## [Trecho exibido]
++++
O primeiro dia teve Emicida como atração principal, pouquíssimo tempo depois do lançamento de Sobre Crianças, Quadris, Pesadelos e Lições de Casa (2015), seu segundo disco. Mas o restante da programação conseguiu cumprir o papel de destacar um pouco do que vem sido feito musicalmente no país, dando espaço para novos e não-tão-novos artistas.

A abertura ficou por conta das pratas da casa. Meio Termo deu o start, seguido de Components e Chá de Gim, que chamou a atenção de quem já estava por ali com seu desenvolto e curioso vocalista. Stefanini subiu ao palco meio tímido, meio nervoso, com o repertório do seu primeiro EP Onde, que já rendeu abertura para o show da dinamarquesa , em São Paulo. As batidas eletrônicas, o teclado e os sintetizadores já anunciavam que o rock não dominaria a programação.

Entre os destaques dos novos nomes goianos está a Luziluzia, banda que é metade Boogarins (com Raphael Vaz no vocal e baixo e Benke Ferraz na guitarra) e metade Carne Doce (Ricardo Machado na bateria e João Victor na guitarra). Além de músicas do primeiro álbum Come On Feel the Riverbreeze, lançado no ano passado pela Balaclava Records, o grupo tocou uma faixa inédita depois de pedidos por “Polinesia”. “Vai ter música nova, que é bem melhor”, retrucou o vocalista. Logo depois, o projeto João Canta Brandão começava no palco ao lado.

Luziluzia 

A Baleia quebrou a onda goiana da noite apresentando o Quebra Azul, seu disco de estreia. Apesar de terem o “apresentado” para Goiânia pela primeira vez, o álbum já está completando dois anos. O show corrido talvez não tenha conseguido passar todo o potencial de Quebra Azul – problema comum de festivais, que disponibilizam pouco tempo para cada banda. Já era de se esperar. Eles tocaram uma faixa inédita, prévia do próximo disco – que tem previsão de sair no início de outubro – e a correria e alguns problemas com o som foram superados. Quase toda a plateia teve a atenção roubada naquele momento. Também do Rio de Janeiro, a Hell Oh! apresentou seu indie rock cheio de referências evidentes.
++++
## [Informações extraídas]

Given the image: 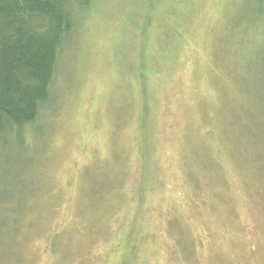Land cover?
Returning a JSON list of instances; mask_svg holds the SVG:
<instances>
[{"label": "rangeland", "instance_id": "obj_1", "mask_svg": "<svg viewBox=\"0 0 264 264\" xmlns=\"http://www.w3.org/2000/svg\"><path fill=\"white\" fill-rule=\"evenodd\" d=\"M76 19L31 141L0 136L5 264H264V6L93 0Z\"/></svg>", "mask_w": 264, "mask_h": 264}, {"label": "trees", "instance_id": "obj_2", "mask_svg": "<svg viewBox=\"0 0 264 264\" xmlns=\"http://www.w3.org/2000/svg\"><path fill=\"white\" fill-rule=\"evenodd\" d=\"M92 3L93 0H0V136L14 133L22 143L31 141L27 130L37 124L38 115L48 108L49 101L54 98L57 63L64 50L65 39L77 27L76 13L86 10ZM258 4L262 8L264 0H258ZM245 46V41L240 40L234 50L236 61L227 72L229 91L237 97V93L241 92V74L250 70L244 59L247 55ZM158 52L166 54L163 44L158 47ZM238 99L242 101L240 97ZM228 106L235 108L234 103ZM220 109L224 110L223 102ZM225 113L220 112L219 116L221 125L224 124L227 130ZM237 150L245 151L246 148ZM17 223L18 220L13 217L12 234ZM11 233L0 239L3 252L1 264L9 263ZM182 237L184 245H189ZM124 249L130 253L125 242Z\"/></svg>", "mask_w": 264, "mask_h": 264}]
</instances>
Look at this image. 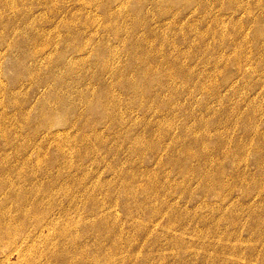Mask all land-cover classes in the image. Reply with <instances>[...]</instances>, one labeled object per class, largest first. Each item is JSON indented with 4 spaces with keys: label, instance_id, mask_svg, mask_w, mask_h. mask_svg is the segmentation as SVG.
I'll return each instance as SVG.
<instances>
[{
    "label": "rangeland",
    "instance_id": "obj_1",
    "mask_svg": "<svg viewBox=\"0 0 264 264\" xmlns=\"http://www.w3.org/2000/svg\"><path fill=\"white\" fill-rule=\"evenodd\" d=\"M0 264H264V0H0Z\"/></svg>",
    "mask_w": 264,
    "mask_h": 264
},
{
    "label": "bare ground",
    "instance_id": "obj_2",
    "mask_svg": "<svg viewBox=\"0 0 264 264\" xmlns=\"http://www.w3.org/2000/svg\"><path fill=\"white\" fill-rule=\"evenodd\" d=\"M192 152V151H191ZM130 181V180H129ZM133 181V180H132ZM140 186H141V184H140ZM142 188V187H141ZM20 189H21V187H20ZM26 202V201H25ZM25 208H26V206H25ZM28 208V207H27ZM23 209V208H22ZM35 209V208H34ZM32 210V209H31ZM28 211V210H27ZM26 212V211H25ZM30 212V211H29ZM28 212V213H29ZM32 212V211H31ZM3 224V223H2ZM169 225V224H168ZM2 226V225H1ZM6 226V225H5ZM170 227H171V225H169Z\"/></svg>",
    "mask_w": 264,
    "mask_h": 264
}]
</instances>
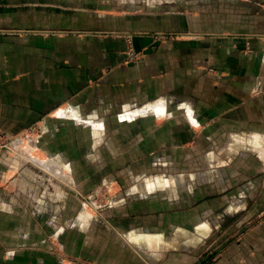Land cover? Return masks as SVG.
++++
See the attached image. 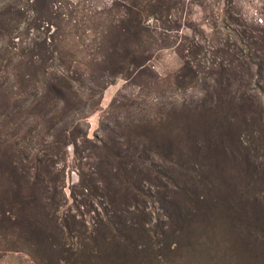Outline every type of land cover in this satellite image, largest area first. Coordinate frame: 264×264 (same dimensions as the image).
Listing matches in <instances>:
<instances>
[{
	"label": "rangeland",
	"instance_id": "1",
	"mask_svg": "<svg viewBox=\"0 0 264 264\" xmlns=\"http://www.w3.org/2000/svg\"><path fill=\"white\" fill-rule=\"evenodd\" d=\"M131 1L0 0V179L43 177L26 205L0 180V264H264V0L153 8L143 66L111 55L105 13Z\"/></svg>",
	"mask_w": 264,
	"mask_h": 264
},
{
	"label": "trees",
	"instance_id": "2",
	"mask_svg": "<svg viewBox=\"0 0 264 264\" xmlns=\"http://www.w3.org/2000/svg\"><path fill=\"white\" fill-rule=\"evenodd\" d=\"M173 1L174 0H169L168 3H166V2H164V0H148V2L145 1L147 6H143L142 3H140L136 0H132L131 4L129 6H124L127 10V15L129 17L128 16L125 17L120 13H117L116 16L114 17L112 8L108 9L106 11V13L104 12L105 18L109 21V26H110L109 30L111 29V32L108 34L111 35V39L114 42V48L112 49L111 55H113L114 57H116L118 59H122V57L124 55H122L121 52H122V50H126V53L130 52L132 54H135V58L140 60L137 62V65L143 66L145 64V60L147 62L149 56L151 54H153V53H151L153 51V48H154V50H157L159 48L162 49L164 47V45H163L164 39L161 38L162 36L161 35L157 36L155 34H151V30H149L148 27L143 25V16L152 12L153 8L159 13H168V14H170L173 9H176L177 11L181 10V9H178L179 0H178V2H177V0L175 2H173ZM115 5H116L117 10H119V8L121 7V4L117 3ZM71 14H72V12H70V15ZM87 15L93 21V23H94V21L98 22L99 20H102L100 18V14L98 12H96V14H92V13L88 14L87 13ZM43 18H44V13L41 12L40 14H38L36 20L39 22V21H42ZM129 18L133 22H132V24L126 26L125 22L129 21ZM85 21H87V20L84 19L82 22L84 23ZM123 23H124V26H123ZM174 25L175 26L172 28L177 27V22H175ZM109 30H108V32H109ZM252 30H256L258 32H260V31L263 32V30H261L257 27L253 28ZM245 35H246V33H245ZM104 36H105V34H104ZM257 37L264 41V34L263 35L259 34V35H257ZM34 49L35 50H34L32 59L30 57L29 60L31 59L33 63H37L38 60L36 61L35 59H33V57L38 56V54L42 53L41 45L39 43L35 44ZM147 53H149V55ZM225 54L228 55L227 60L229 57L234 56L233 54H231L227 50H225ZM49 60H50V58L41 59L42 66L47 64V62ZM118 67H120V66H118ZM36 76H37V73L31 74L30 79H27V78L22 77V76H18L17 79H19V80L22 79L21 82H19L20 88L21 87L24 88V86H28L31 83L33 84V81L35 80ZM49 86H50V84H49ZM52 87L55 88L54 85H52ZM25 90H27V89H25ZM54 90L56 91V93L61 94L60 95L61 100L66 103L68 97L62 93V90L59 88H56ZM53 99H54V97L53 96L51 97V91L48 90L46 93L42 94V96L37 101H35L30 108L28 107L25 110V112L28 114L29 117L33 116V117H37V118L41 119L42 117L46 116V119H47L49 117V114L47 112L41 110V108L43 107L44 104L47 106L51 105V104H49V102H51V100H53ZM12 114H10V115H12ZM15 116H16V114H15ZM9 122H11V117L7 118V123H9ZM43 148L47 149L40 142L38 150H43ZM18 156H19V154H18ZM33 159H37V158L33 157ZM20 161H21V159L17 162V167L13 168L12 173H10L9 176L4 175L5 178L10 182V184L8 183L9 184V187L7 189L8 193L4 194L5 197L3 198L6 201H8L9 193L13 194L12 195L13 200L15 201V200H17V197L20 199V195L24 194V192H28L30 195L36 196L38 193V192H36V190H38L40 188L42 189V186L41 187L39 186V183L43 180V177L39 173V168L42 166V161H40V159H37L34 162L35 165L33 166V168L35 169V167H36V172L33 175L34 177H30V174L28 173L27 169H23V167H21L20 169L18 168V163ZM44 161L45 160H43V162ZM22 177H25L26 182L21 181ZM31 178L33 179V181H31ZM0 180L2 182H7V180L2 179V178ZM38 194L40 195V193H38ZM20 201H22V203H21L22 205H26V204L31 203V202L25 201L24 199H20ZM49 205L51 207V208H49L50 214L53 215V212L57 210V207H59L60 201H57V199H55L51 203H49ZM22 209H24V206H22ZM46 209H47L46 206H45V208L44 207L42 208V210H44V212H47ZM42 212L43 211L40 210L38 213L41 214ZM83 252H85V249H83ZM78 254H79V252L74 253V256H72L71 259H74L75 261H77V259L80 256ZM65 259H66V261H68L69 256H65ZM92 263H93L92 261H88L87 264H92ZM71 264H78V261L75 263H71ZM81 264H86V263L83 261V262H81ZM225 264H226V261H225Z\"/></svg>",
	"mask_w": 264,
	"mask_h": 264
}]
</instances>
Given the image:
++++
## [Objetivo da tarefa]
Com base no trecho exibido, liste os integrantes da Luziluzia com a função que cada um exerce na banda.

## [Resposta]
- Raphael Vaz: vocal e baixo
- Benke Ferraz: guitarra
- Ricardo Machado: bateria
- João Victor: guitarra